7 Replies to “Three rare birds on my local patch”

  1. If I had been born a lot of years earlier, I probably wouldn’t have seen many if any Buzzards on my patch along the River Weaver, but now they are all along the river. I don’t know quite why, but when I hear them calling to each other, it always makes my stop whatever I am doing and search the sky for them. I really like that haunting call.

    1. Findlay – thanks. When you hear Buzzards calling they are saying ‘There is hope. All is not lost. Things can get better.’.

  2. You have to get really excited when your GWE’s bill is not yellow but black meaning it is ready for breeding! Remember what Goshawks did to the Collared Dove population in Berlin!

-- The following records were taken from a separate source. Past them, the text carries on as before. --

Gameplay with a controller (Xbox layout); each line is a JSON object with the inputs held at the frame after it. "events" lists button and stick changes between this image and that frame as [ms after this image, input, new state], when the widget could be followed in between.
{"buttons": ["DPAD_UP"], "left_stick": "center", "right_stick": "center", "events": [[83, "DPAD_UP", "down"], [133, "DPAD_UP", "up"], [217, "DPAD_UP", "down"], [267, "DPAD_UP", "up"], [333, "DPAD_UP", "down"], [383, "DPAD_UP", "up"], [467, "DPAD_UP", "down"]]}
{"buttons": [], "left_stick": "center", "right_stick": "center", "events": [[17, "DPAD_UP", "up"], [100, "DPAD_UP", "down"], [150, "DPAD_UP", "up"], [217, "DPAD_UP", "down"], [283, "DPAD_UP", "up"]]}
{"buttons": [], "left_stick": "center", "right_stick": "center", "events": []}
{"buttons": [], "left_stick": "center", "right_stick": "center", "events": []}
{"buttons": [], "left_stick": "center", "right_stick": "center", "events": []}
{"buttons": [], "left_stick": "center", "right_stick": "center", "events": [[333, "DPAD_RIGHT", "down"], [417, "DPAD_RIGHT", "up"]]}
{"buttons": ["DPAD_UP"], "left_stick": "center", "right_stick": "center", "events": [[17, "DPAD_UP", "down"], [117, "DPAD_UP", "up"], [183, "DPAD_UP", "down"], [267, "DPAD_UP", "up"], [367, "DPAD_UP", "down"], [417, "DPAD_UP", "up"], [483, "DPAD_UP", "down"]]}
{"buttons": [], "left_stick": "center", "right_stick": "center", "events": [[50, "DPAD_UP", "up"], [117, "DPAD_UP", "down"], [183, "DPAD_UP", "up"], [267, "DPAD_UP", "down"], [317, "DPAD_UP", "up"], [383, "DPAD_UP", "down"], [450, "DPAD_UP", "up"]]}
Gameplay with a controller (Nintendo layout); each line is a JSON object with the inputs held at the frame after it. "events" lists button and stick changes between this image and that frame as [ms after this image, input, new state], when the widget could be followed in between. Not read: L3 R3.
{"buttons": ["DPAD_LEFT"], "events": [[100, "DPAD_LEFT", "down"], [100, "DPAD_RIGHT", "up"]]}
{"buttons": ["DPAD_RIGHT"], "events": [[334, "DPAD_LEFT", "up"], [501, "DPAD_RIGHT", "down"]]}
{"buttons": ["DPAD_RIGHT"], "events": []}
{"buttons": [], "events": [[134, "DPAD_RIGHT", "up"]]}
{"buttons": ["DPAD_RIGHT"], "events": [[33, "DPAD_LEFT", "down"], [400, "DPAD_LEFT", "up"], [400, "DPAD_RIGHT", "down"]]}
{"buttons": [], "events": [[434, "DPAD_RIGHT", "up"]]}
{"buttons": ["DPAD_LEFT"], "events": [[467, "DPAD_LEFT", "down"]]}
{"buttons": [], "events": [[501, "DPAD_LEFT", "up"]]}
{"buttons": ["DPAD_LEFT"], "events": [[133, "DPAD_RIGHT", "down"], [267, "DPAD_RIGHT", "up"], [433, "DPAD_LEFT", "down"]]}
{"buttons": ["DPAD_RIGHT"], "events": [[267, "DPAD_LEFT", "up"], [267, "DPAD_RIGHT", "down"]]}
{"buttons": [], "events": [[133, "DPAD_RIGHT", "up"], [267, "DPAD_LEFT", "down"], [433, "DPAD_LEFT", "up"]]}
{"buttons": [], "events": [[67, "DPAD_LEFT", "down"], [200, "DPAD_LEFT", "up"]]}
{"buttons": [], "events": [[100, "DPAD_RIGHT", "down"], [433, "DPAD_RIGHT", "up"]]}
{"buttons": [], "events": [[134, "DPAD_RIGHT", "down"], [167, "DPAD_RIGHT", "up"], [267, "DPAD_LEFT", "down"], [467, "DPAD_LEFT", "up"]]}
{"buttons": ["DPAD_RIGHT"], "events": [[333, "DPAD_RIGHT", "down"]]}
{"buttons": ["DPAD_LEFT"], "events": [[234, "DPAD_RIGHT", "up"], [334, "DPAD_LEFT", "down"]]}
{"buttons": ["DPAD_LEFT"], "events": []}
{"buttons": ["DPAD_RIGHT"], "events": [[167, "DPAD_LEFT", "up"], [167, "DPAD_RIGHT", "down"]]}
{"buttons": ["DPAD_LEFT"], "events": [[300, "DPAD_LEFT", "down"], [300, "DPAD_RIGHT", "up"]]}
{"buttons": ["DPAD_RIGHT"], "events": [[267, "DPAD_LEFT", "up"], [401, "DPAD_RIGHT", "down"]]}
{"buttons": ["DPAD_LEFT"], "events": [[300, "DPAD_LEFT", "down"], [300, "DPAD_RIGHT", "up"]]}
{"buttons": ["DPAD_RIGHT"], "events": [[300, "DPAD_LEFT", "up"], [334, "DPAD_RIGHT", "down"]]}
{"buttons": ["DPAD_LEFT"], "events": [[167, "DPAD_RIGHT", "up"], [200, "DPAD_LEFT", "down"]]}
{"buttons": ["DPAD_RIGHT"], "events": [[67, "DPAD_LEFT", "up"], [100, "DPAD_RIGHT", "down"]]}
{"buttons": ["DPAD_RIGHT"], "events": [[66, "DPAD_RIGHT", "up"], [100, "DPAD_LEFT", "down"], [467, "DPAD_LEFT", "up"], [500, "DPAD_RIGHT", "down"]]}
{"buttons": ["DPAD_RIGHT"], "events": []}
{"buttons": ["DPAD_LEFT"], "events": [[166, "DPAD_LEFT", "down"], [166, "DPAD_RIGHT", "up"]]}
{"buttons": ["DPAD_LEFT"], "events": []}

  3. There is something about Egrets. Even though I see Little Egrets most days there was still that rush of excitement the other week when doing the heronry count I found a fully plumed egret picking up sticks and placing them with the heronry area. Not seen since but understand they do take a few years to move in and breed, so it’s back to being patient again.

  4. In this area it seems like Little Egrets getting seriously less common.
    More Ravens,Crows,Jackdaws and Gulls,even if people tell me there is no connection I do not have to believe them.

  5. I suspect that the rarest bird, in world terms, that I saw today was the Red Kite I passed near Knaresborough this morning on the drive to York.

  6. Bill was black on the GWE I saw earlier this month on the natural England scrape at Shapwick !

    Researching an essay on the Forest of Dean I was staggered that there were apparently no buzzard or raven in the Forest in 1956 ! I learnt that a couple of days before watching 8 Buzzard in one stack whilst waiting for Gos which didn’t appear – it had never occurred to me that back then seeing a Buzzard even that far west, and that wild, would be like seeing a Gos today.